I wanted to post this recipe I found on the internet for duck gumbo. It's easy (I could make something that tasted great) and effective (if you don't like how wild duck tastes like liver).
Duck Gumbo Recipe
8 cups of water
6 duck breasts - filleted (cut into 1/2" pieces)
1/2 c veg. oil
Flour
1 cup sliced celery
1 cup sliced carrots
1 cup sliced bell peppers
1 cup sliced yellow onion
1 can of peeled tomatoes (big can, 26 ouonces?)

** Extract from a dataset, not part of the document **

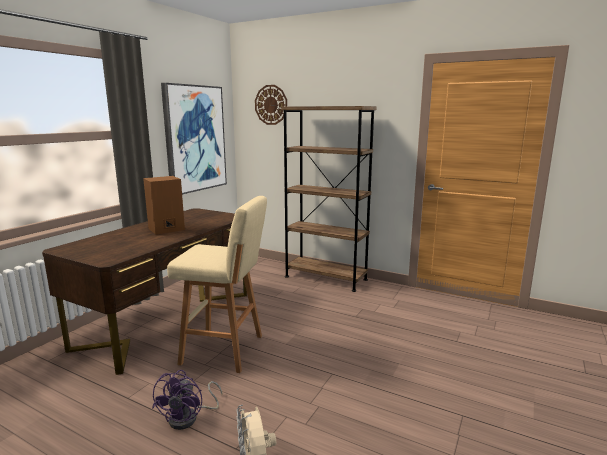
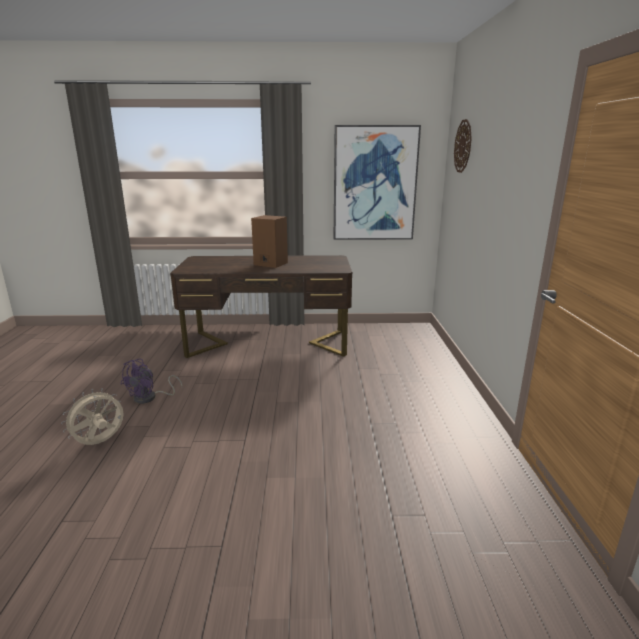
camera: 60 degrees right, 5 degrees up
(189, 418) = (150, 398): purple fan -> purple fan turned 45 degrees counterclockwise
(225, 350) = (243, 380): beige stool -> none
(325, 278) = (442, 380): brown bookcase -> none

1 can chicken and rice soup (10 ounce)
2 chicken bouillon cubes
2 tablespoons worchestershire sauce
2 whole bay leaves
1 teaspoon tabasco sauce
2 tablespoons salt
1/2 teaspoon black pepper
1/2 teaspoon cayenne pepper
1 tablespoon Salt
1 tablespoon pepper
Using a 1 1/2 gallon pot, bring the water to a boil. Heat the vegatable oil over medium heat in a large skillet. Put the flour in a ziploc bag. Take the duck cubes and shake until lightly coated. Take those cubes and brown in preheated pan for about 5 minutes. They should be about medium rare to medium. Saute all the vegetables in medium skillet. You'll know it's ready when the yellow onions begin to brown. Add duck cubes and stir-fry for 10 minutes.
Go back to the boiling water and dissolve the chicken bullion cubes. Add the chicken rice soup, tomatoes and the seasonings (you may want to add more of your own). Add the sauted vegetables and duck to the pot and cover and cook 45 minutes at medium-low heat.
The key to a good duck gumbo recipe is the roux. To make roux, take a skillet and heat oil to medium hot. Sprinkle a 1/4 cup of flour into the oil and stir. This is the starting point, and you'll want to add more until you find the right consistency. Add a little flour in small increments until flour/oil mixture is lighte brown and dry. This usually takes around ten minutes. Be VERY careful not to burn the roux, or you'll have to start over. When it's ready, let the roux cool for 5 minutes.
Return the roux to the duck soup after soup cooks 45 minutes. Cover and cook another 30 minutes, stirring occasionally. I used to strainer to mash up any tomatos that had not fallen apart and put it back in the pot.
Remove from duck gumbo from the heat, set aside 20 minutes. Serve the gumbo in bowls with white rice and cover. This is a classic duck gumbo recipe.